Analysis & Opinions - Technology+Policy | Innovation@Work

Technology Trips Over Democracy in Kenya

| March 8, 2013

In a spectacular technological failure, Kenyan officials recently abandoned the electronic transfer of election results and switched to manual tallying. This was not expected in a country that developed the now world-famous mobile money transfer system, M-Pesa.

The collapse of the system delayed the announcement of the winner, causing anxiety in a country that witnessed serious post-election violence in 2007 that left more than 1,500 people dead and 250,000 displaced from their homes.

Rumors swirled on social media that the system had been hacked and as result the elections had been fatally compromised. A local civil society organization filed a law suit seeking to have the manual tallying halted. It claimed that the process lacked integrity. The suit was dismissed by the Kenya high court.

The failure was attributed to a variety of technical factors, but the sources of the problem have deeper roots.

It is widely held that technology tends to advance faster than the social institutions needed to govern it. This is a case where institutional innovation in governance outstripped the capacity of the country to provide the technical and managerial infrastructure needed to efficiently manage complex elections in a timely, transparent, and credible manner.

Kenya spent nearly 20 years negotiating a new constitution that was finally adopted in 2010. It provides for six categories of elections including votes for a president, national assembly members, female representatives to new counties, senators of a new chamber, governors, and civil leaders.

On the first polling day (March 4) the biometric voter identification kits failed. About 36 hours into the process the electronic transmission system relaying data from 33,400 polling stations supported by 240,000 clerks to a central tallying center ground to a halt.

Various explanations such as data overload and a bug in the system were offered but could not stand the test of logic. For example, officials asserted that a bug in the system was multiplying "reject" votes by eight. But the numbers of rejected votes were not always even, so this explanation could not hold. The process had in effect failed the credibility test.

In February the press had reported major flaws in the system but the Independent Electoral and Boundaries Commission (IEBC) denied there was a problem. Similarly, the head of Kenya's main mobile phone firm, Safaricom, wrote to the electoral commission warning of the limitations of the system.

Safaricom, which is partly owned by Vodafone, provided the virtual private network (VPN) for the electronic transmission system. It later said in a statement it was not responsible for the system's breakdown. The polling stations used Safaricom SIM cards and an app with proprietary software provided by the International Foundation for Electoral Systems (IFES) installed in the phone. The US Agency for International Development (USAID) funded technical assistance to the process.

Kenya's demand for greater transparency, accountability, and credibility in elections was compromised by the country's poor infrastructure. The high-tech biometric kits failed because of lack of power at polling stations. Officials of the Kenya IEBC were forced to revert to paper registers as laptops ran out of power, which accounted for some of the delays in voting.

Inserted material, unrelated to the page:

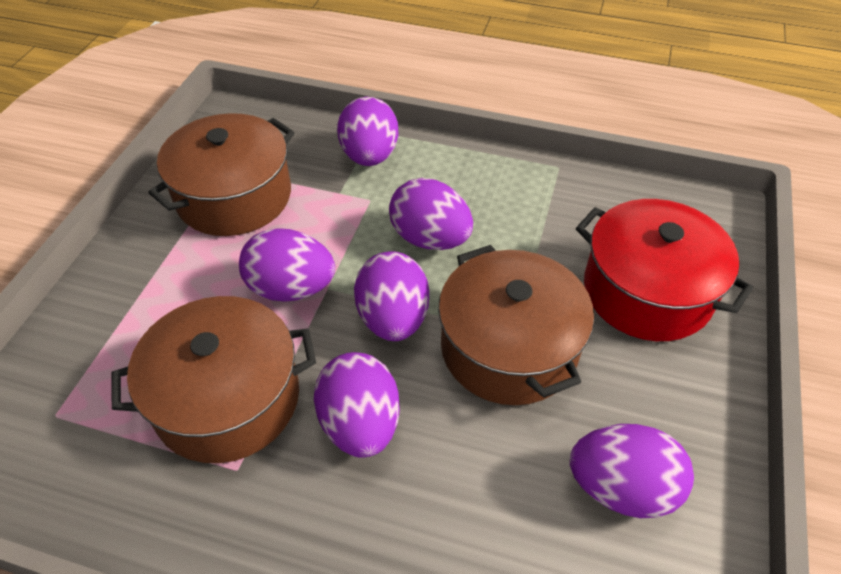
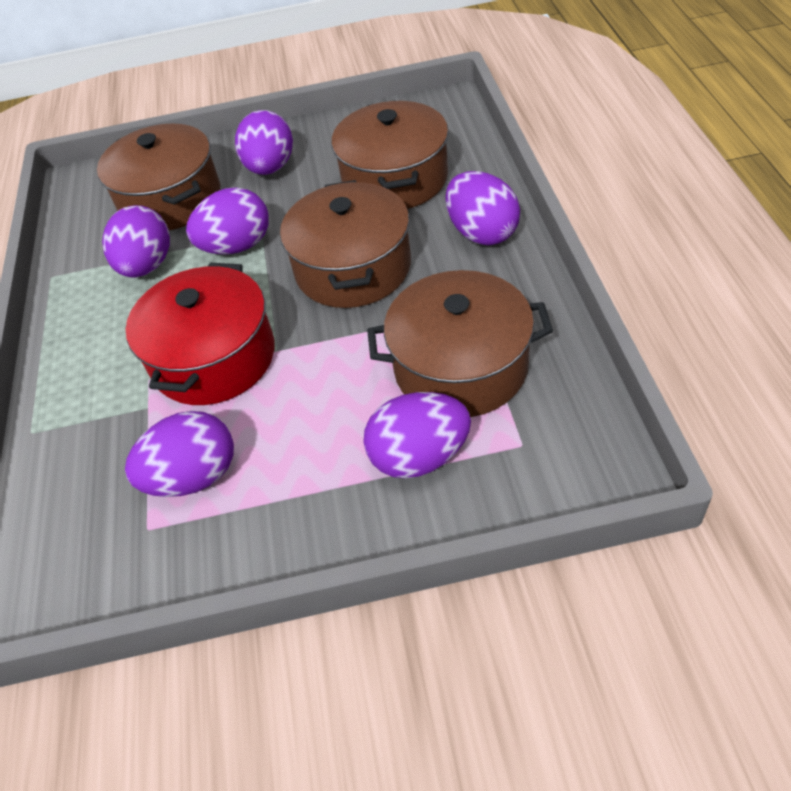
brown pot: [112,296,316,463] [148,113,295,236] [438,245,594,405] = 3 -> [97,123,220,230] [280,180,411,308] [332,100,449,209] [367,270,553,417] = 4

There are many unanswered questions relating to technical specifications, procurement arrangements, support services, and training of polling officials that remain answered. These are essentially issues related to the proper approaches needed to deploy complex engineering systems.

Technical challenges quickly overwhelmed the system, as reported by the BBC: "One of the main flaws was that people out in the field had trouble synching the data," according to Erik Hersman, a Nairobi-based co-founder of Ushahidi, an open-source web service created to map the 2007 post-election violence in Kenya.

The co-evolution of basic infrastructure and democracy is now widely appreciated. It is not uncommon to hear arguments that good governance is a prerequisite for effective implementation of infrastructure projects. To a large extent this is true because big infrastructure projects tend to be associated with corrupt dealings.

But the absence of basic rural transportation may reduce voter participation. Alternatively, more polling stations may be needed for isolated communities. This in itself may reduce transparency in the electoral process.

Infrastructure failure is the norm in poor countries but it is taken for granted. In many cases it is passed off as market failure. It affects every aspect of social and economic life from access to medical services to school attendance to delivery of agricultural produce to markets. Where basic infrastructure is built, it is often left to decay because of lack of long-term investment in maintenance and services.

Even advanced countries such as the United States and the United Kingdom have to struggle to raise awareness on the importance of infrastructure for economic renewal. The importance of engineering in economic growth and human wellbeing will be underscored on March 18 by the announcement of the winner of the Queen Elizabeth Prize for Engineering. The aim of the £1million global prize is to recognize and celebrate outstanding engineering advances that have changed the world.

As developing countries continue to aspire to higher governance and development standards, they will also need to ensure that they improve their engineering capabilities and the associated management practices. Failure to do so can lead to humbling reversals to analog days for countries that are aspiring to become important players in the digital age.

Calestous Juma (@calestous)is Professor of the Practice of International Development at Harvard Kennedy School and author of The New Harvest: Agricultural Innovation in Africa(Oxford University Press, 2011). He co-chairs the African Union’s High Level Panel on Science, Technology and Innovation and serves on the judging panel of the Queen Elizabeth Prize for Engineering.